New at CSE: Academic coaches aid students in exploring academic and future career options


Brynn Lundy/The Lion's Roar

ACE director Brad Bergeron conducts an ACE session via Zoom in his office at the Center for Student Excellence. Students who are no longer freshmen and do not have a freshman advisor can utilize the CSE’s Academic & Career Exploration program for help in deciding on a major as well as exploring future career options.

The Center for Student Excellence is offering “Academic & Career Exploration,” a new service designed to assist and support students who no longer have freshman advisors through their academic journeys and their career searches.

Referred to as ACE, the services began in Spring 2020, but the pandemic, in addition to the youth of the program, necessitated developments which are being formally introduced this semester. The program provides resources for third-semester freshman through senior year students who seek guidance in choosing a major and assessing strengths and weaknesses.

Brad Bergeron, assistant director for ACE, explained that the CSE created this program for students to reflect on goals and to work through obstacles they are facing.

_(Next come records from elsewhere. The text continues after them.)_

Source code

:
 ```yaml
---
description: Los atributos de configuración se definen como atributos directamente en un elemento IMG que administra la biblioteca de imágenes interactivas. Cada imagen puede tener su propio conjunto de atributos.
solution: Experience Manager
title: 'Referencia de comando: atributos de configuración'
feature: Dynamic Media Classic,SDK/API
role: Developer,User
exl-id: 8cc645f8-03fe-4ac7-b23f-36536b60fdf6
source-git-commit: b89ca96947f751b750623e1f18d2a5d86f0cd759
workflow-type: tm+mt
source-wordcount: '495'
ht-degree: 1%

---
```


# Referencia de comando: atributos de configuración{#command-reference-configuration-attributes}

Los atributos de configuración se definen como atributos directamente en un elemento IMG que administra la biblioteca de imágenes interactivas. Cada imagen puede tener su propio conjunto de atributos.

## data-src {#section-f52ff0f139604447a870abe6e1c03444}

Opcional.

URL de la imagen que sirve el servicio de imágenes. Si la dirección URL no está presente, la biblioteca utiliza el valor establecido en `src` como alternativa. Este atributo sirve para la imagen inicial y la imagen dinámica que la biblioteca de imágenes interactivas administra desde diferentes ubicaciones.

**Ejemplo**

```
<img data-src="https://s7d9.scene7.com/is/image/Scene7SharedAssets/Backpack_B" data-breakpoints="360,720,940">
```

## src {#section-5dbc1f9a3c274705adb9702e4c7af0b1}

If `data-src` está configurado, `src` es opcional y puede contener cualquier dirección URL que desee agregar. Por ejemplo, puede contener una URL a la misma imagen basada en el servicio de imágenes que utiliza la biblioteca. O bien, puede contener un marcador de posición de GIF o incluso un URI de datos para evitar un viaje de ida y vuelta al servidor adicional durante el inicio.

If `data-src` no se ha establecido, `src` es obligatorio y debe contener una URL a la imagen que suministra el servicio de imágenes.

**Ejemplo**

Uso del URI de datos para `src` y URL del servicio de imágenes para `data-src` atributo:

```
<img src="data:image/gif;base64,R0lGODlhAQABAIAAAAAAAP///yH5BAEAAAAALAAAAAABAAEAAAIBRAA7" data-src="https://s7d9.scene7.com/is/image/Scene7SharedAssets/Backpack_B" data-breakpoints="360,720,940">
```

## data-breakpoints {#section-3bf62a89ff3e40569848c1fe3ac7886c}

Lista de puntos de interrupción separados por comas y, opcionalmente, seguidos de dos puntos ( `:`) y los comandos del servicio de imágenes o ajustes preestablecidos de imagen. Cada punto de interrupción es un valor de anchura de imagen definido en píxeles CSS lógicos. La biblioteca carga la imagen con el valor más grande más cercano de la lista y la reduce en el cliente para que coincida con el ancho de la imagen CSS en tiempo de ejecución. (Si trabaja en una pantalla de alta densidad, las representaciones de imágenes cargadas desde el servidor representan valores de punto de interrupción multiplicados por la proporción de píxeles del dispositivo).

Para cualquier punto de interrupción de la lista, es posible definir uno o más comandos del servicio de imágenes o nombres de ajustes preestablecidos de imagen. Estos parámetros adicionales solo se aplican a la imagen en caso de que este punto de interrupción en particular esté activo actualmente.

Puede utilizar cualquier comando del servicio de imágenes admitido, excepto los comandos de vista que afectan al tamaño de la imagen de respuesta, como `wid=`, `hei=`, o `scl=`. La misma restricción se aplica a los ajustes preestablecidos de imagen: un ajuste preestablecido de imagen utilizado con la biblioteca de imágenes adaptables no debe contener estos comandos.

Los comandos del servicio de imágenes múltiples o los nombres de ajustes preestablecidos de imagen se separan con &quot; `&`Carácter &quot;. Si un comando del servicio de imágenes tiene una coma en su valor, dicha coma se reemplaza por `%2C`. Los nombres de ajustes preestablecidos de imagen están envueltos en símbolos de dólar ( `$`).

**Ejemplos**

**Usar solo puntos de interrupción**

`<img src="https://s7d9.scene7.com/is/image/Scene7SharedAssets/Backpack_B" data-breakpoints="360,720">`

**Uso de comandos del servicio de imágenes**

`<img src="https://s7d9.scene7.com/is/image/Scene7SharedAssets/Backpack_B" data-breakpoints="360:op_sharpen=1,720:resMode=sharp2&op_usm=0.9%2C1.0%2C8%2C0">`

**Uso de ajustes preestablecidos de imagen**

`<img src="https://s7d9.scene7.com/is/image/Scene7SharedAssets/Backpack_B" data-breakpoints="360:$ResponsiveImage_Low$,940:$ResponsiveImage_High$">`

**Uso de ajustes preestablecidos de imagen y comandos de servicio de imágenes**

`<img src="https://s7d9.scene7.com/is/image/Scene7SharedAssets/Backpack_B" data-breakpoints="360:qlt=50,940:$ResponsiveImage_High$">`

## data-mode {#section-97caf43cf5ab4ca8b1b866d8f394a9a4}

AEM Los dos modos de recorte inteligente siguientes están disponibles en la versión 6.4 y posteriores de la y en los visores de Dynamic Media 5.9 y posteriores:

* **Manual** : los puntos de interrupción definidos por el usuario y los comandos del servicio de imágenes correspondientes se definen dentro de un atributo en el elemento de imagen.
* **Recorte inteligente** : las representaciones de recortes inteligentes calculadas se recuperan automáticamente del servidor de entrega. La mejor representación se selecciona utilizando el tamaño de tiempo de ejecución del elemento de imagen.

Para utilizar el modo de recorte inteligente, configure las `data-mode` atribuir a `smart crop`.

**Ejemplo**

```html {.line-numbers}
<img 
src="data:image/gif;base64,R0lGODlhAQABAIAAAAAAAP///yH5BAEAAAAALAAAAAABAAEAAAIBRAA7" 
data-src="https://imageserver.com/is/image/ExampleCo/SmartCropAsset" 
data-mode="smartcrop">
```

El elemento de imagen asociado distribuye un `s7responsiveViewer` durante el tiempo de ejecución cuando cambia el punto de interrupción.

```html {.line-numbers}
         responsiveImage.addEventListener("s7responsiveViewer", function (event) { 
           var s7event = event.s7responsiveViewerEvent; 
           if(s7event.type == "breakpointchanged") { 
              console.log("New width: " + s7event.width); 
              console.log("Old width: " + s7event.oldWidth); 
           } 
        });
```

“Before ACE, if a student no longer wanted to pursue their current major but didn’t know what they wanted to declare, we really didn’t have a place for them to work on this,” claimed Bergeron. “Now, they can come to ACE and meet with an ‘Academic & Career Exploration’ Coach, and we can help them sort through information and figure out what major or career would be best suited for them.”

Bergeron discussed how he and the other ACE coaches approach students who seek their help at CSE.

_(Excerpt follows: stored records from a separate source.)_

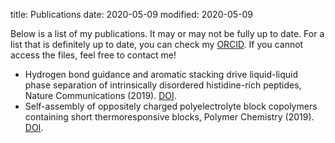 title: Publications
date: 2020-05-09
modified: 2020-05-09

Below is a list of my publications. It may or may not be fully up to date. For a list that is
definitely up to date, you can check my [ORCID](https://orcid.org/0000-0002-6118-9746). If you
cannot access the files, feel free to contact me!

  * Hydrogen bond guidance and aromatic stacking drive liquid-liquid phase separation of intrinsically disordered histidine-rich peptides, Nature Communications (2019). [DOI](https://doi.org/10.1038/s41467-019-13469-8).
  * Self-assembly of oppositely charged polyelectrolyte block copolymers containing short thermoresponsive blocks, Polymer Chemistry (2019). [DOI](https://doi.org/10.1039/c9py00250b).



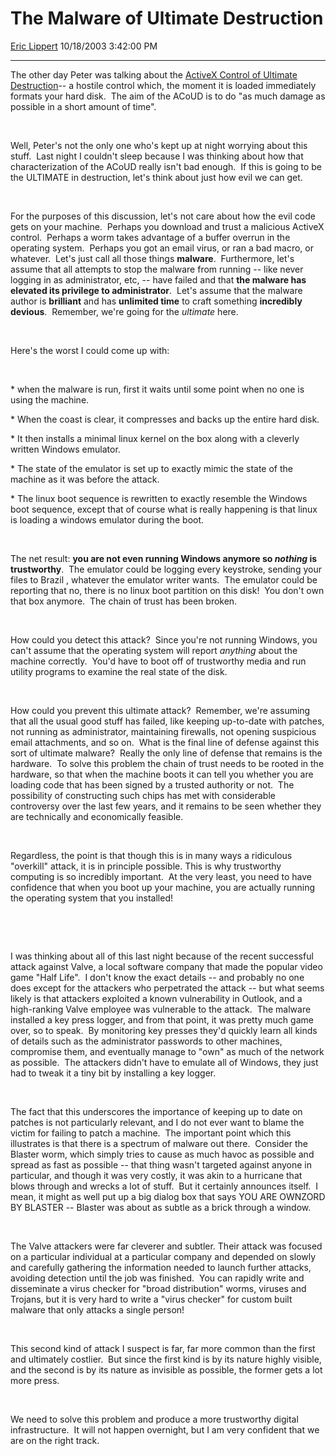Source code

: # The Malware of Ultimate Destruction

[Eric Lippert](https://social.msdn.microsoft.com/profile/Eric%20Lippert) 10/18/2003 3:42:00 PM

-----

The other day Peter was talking about the [ActiveX Control of Ultimate Destruction](http://blogs.gotdotnet.com/ptorr/PermaLink.aspx/5eded8da-11f4-4b9c-adbb-e175c52bfd10)-- a hostile control which, the moment it is loaded immediately formats your hard disk.  The aim of the ACoUD is to do "as much damage as possible in a short amount of time".

 

 

 

Well, Peter's not the only one who's kept up at night worrying about this stuff.  Last night I couldn't sleep because I was thinking about how that characterization of the ACoUD really isn't bad enough.  If this is going to be the ULTIMATE in destruction, let's think about just how evil we can get.

 

 

For the purposes of this discussion, let's not care about how the evil code gets on your machine.  Perhaps you download and trust a malicious ActiveX control.  Perhaps a worm takes advantage of a buffer overrun in the operating system.  Perhaps you got an email virus, or ran a bad macro, or whatever.  Let's just call all those things **malware**.  Furthermore, let's assume that all attempts to stop the malware from running -- like never logging in as administrator, etc, -- have failed and that **the malware has elevated its privilege to administrator**.  Let's assume that the malware author is **brilliant** and has **unlimited time** to craft something **incredibly devious**.  Remember, we're going for the *ultimate* here.

 

 

Here's the worst I could come up with: 

 

 

\* when the malware is run, first it waits until some point when no one is using the machine.

\* When the coast is clear, it compresses and backs up the entire hard disk.

\* It then installs a minimal linux kernel on the box along with a cleverly written Windows emulator.

\* The state of the emulator is set up to exactly mimic the state of the machine as it was before the attack.

\* The linux boot sequence is rewritten to exactly resemble the Windows boot sequence, except that of course what is really happening is that linux is loading a windows emulator during the boot.

 

 

The net result: **you are not even running Windows anymore so *nothing* is trustworthy**.  The emulator could be logging every keystroke, sending your files to Brazil , whatever the emulator writer wants.  The emulator could be reporting that no, there is no linux boot partition on this disk\!  You don't own that box anymore.  The chain of trust has been broken. 

 

 

How could you detect this attack?  Since you're not running Windows, you can't assume that the operating system will report *anything* about the machine correctly.  You'd have to boot off of trustworthy media and run utility programs to examine the real state of the disk.

 

 

How could you prevent this ultimate attack?  Remember, we're assuming that all the usual good stuff has failed, like keeping up-to-date with patches, not running as administrator, maintaining firewalls, not opening suspicious email attachments, and so on.  What is the final line of defense against this sort of ultimate malware?  Really the only line of defense that remains is the hardware.  To solve this problem the chain of trust needs to be rooted in the hardware, so that when the machine boots it can tell you whether you are loading code that has been signed by a trusted authority or not.  The possibility of constructing such chips has met with considerable controversy over the last few years, and it remains to be seen whether they are technically and economically feasible.   

 

 

Regardless, the point is that though this is in many ways a ridiculous "overkill" attack, it is in principle possible. This is why trustworthy computing is so incredibly important.  At the very least, you need to have confidence that when you boot up your machine, you are actually running the operating system that you installed\!

 

 

 

 

I was thinking about all of this last night because of the recent successful attack against Valve, a local software company that made the popular video game "Half Life".  I don't know the exact details -- and probably no one does except for the attackers who perpetrated the attack -- but what seems likely is that attackers exploited a known vulnerability in Outlook, and a high-ranking Valve employee was vulnerable to the attack.  The malware installed a key press logger, and from that point, it was pretty much game over, so to speak.  By monitoring key presses they'd quickly learn all kinds of details such as the administrator passwords to other machines, compromise them, and eventually manage to "own" as much of the network as possible.  The attackers didn't have to emulate all of Windows, they just had to tweak it a tiny bit by installing a key logger.

 

 

The fact that this underscores the importance of keeping up to date on patches is not particularly relevant, and I do not ever want to blame the victim for failing to patch a machine.  The important point which this illustrates is that there is a spectrum of malware out there.  Consider the Blaster worm, which simply tries to cause as much havoc as possible and spread as fast as possible -- that thing wasn't targeted against anyone in particular, and though it was very costly, it was akin to a hurricane that blows through and wrecks a lot of stuff.  But it certainly announces itself.  I mean, it might as well put up a big dialog box that says YOU ARE OWNZORD BY BLASTER -- Blaster was about as subtle as a brick through a window.

 

 

The Valve attackers were far cleverer and subtler. Their attack was focused on a particular individual at a particular company and depended on slowly and carefully gathering the information needed to launch further attacks, avoiding detection until the job was finished.  You can rapidly write and disseminate a virus checker for "broad distribution" worms, viruses and Trojans, but it is very hard to write a "virus checker" for custom built malware that only attacks a single person\!

 

 

This second kind of attack I suspect is far, far more common than the first and ultimately costlier.  But since the first kind is by its nature highly visible, and the second is by its nature as invisible as possible, the former gets a lot more press.   

 

 

We need to solve this problem and produce a more trustworthy digital infrastructure.  It will not happen overnight, but I am very confident that we are on the right track.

“ACE Coaches help students who want help reaching their academic goals or exploring careers and majors that best fit their strengths,” explained Bergeron. “Coaches teach students how to gain self-knowledge, sort through pertinent information and take actions that produce satisfying lives.”

Bergeron described the steps students can take to initiate academic assistance from an ACE coach. Prior to the pandemic, students would be able to meet in-person with a coach, but for now, meetings are virtual.

“Students can go to to read about our services and to sign up for an appointment,” said Bergeron. “Coaches reach out to students who fill out an intake form, found on our ACE homepage, and email them a Zoom invite.”

At the homepage, students can also view the descriptions for “Academic Coaching & Career Exploration,” read about each coach on the ACE staff and find other ACE resources, including the online program TypeFocus.

“TypeFocus is a leading developer of online personality types and resources that allow students to take assessments, explore occupations, choose majors that Southeastern offers and find jobs,” stated Bergeron.

Jennifer Whisenhunt is an ACE coach with a focus area in healthcare and human studies. She worked as a freshman advisor for four and a half years before the opportunity arose for her to be on the ACE staff.

Whisenhunt mentioned how key aspects of the Academic Coaching and Career Exploration that ACE provides distinguish it from other student advising sessions on campus. ACE coaches encourage students to meet with them multiple times as a process to identify personal goals and strategies to increase academic success.

“Typically, this involves meeting with students to learn more about what they are wanting to achieve academically and working with them to identify where they can improve to reach those goals,” said Whisenhunt. “The most common themes are time management, study strategies and learning skills. Sometimes these conversations cross over into major and career exploration since these choices are woven into academic performance as well.”

The ACE coach gave a word of advice for students seeking guidance during their collegiate careers.

“There are resources with open doors surrounding students to help them on their journey,” said Whisenhunt. “I would encourage students to be alert, be intentional, be adaptable and reach out when they need the extra guidance.”

Bergeron mentioned a primary objective the CSE had in mind when forming this program for current and future Lions.

“We want students who need extra help and support to have a place to go when they feel stuck or lost,” shared Bergeron. “Since students start in the CSE as freshmen, we tell them to just come back home when they need our help.”